Nach der kurzen Fahrt zu Vronis Ratschhaus wird wieder alles ausgeladen, und Frauen von der SPD füllen die gespendeten Lebensmittel in handliche blaue Plastikeimer: Veronika Peters, Inge Bechstädt, Olga Paul, Bettina Schallert und Kerstin Lang packen mit an. „Ich dachte, in Corona-Zeiten werden die Menschen egoistischer“, meint Veronika Peters. „Aber das stimmt nicht: Sie sind großzügig.“ Sie fände diese Aktion total gut, sagt Kerstin Lang: „Ich mache viel ehrenamtlich, aber momentan sind uns ja oft wegen Corona die Hände gebunden. Flüchtlinge, Senioren, Kranke oder Einsame – all diese Menschen warten sehnsüchtig darauf, dass wir uns wieder um sie kümmern. Darum freue ich mich, dass ich endlich mal wieder aktiv helfen kann.“
Im Ratschhaus duftet es inzwischen nach frischen Kräutern und Knoblauch. Eine Großfamilie nimmt drei Eimer mit, ein paar Schoko-Nikoläuse gibt es obendrauf: „Süßigkeiten gibt es auch? Da freuen sich meine Kinder“, sagt die Mutter. Dann kommt ein Mann, der staunt beim Blick in den Eimer: „Sogar einen Granatapfel und Pak Choi sind dabei – richtig sündteure Sachen“, meint Bernd. „Ich werde die Sachen unter Freunden verteilen, die sie gut brauchen können. Ich finde so eine offene Aktion schön, denn ich weiß, dass sich viele Leute schämen, zur Tafel zu gehen.“ Glücklich macht er sich auf den Heimweg: „Das ist schon fast wie Weihnachten.“
Was noch übrig bleibt, liefert Schwärzli-Bühler danach mit dem Auto frei Haus an Bewohner im Augustin-, Pius- und Konradviertel.
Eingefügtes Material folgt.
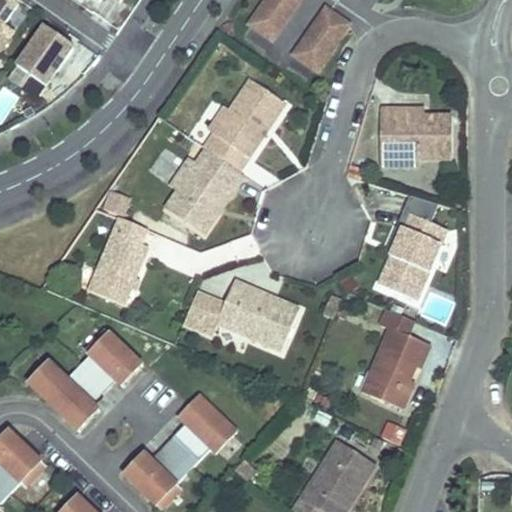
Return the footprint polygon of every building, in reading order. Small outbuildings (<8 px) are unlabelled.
[(0,0),(0,50),(8,39),(0,33),(0,31),(18,6),(9,0),(0,0)] [(303,0),(271,0),(253,27),(275,42),(303,0)] [(351,27),(329,12),(298,57),(320,72),(351,27)] [(60,58),(65,61),(74,47),(46,27),(18,67),(47,87),(56,73),(55,65),(60,58)] [(56,73),(65,61),(60,58),(55,65),(56,73)] [(240,174),(287,105),(253,81),(231,113),(214,137),(205,150),(208,151),(240,174)] [(214,137),(231,113),(225,109),(209,133),(214,137)] [(452,163),(451,117),(424,117),(396,117),(396,110),(383,110),(380,115),(380,163),(414,163),(416,163),(452,163)] [(240,174),(208,151),(198,165),(179,192),(167,210),(205,236),(220,213),(215,210),(230,188),(235,191),(245,178),(240,174)] [(198,165),(191,160),(172,187),(179,192),(198,165)] [(220,213),(235,191),(230,188),(215,210),(220,213)] [(124,219),(132,202),(112,193),(104,210),(124,219)] [(382,286),(419,302),(445,241),(448,233),(404,214),(399,228),(406,232),(396,254),(396,255),(382,286)] [(125,307),(150,251),(142,247),(148,231),(119,219),(87,291),(125,307)] [(396,254),(406,232),(399,228),(388,252),(396,255),(396,254)] [(283,353),(301,310),(278,300),(275,306),(273,305),(255,297),(250,295),(252,288),(238,282),(228,306),(219,325),(220,326),(283,353)] [(275,306),(278,300),(273,297),(252,288),(250,295),(255,297),(273,305),(275,306)] [(219,325),(228,306),(200,294),(187,323),(216,335),(220,326),(219,325)] [(337,321),(345,301),(338,298),(333,301),(326,316),(337,321)] [(431,303),(427,313),(448,321),(454,305),(438,299),(435,305),(431,303)] [(423,370),(434,346),(411,336),(416,322),(389,311),(382,326),(392,330),(374,375),(381,378),(379,383),(374,396),(373,398),(406,413),(415,390),(410,388),(413,381),(418,368),(423,370)] [(107,328),(87,349),(92,355),(69,378),(51,361),(30,382),(81,431),(102,409),(95,403),(76,385),(99,361),(118,379),(124,386),(145,364),(107,328)] [(76,385),(95,403),(118,379),(99,361),(76,385)] [(379,383),(381,378),(374,375),(373,377),(365,395),(373,398),(374,396),(379,383)] [(415,390),(418,383),(413,381),(410,388),(415,390)] [(148,454),(127,475),(165,511),(185,490),(180,485),(215,449),(220,454),(241,432),(203,396),(182,417),(189,424),(178,436),(196,454),(174,478),(155,460),(148,454)] [(400,445),(406,432),(389,425),(383,438),(400,445)] [(0,504),(22,481),(28,487),(48,465),(10,429),(0,439),(0,460),(15,475),(0,490),(0,511),(3,511),(5,510),(0,505),(0,504)] [(196,454),(178,436),(155,460),(174,478),(196,454)] [(364,487),(378,466),(340,442),(303,500),(305,501),(321,511),(348,511),(350,509),(345,506),(358,485),(358,484),(364,487)] [(0,490),(15,475),(0,460),(0,490)] [(253,474),(242,466),(234,475),(245,482),(253,474)] [(350,509),(364,487),(358,484),(358,485),(345,506),(350,509)] [(96,511),(81,497),(66,511),(96,511)] [(321,511),(305,501),(303,500),(295,511),(321,511)]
In der Schwäblstraße steht Edelgard Wessel auf dem Balkon und ist perplex über die unverhofften Gaben, die ihr über die Brüstung gereicht werden: „Das ist ja mal ein Nikolaus“, freut sich die 73-Jährige. „Ich bekomme nur eine Witwenrente. Solche feinen Sachen vom Wochenmarkt kann ich mir sonst nicht leisten. Dass ich mal etwas geschenkt kriege, ist mir noch nie passiert.“
Die gehbehinderte Seniorin erzählt, wie ihr Corona zu schaffen macht. „Mein verstorbener Mann fehlt mir sehr. Vor Weihnachten fürchte ich mich richtig. Aber die Baptistengemeinde kümmert sich sehr gut um mich.“ Die 73-Jährige blickt in den Eimer: „Den Nikolaus und die Lebkuchen kriegen meine Nachbarskinder, die für mich wie Enkel sind.“ Schenken und Freude machen – genau das will Karin Dauer mit ihrer Aktion erreichen. Karoline Schwärzli-Bühler steigt wieder in ihren Ford und fährt weiter: Auf ihrer Liste stehen weitere Adressen älterer Menschen, denen es nicht so gut geht.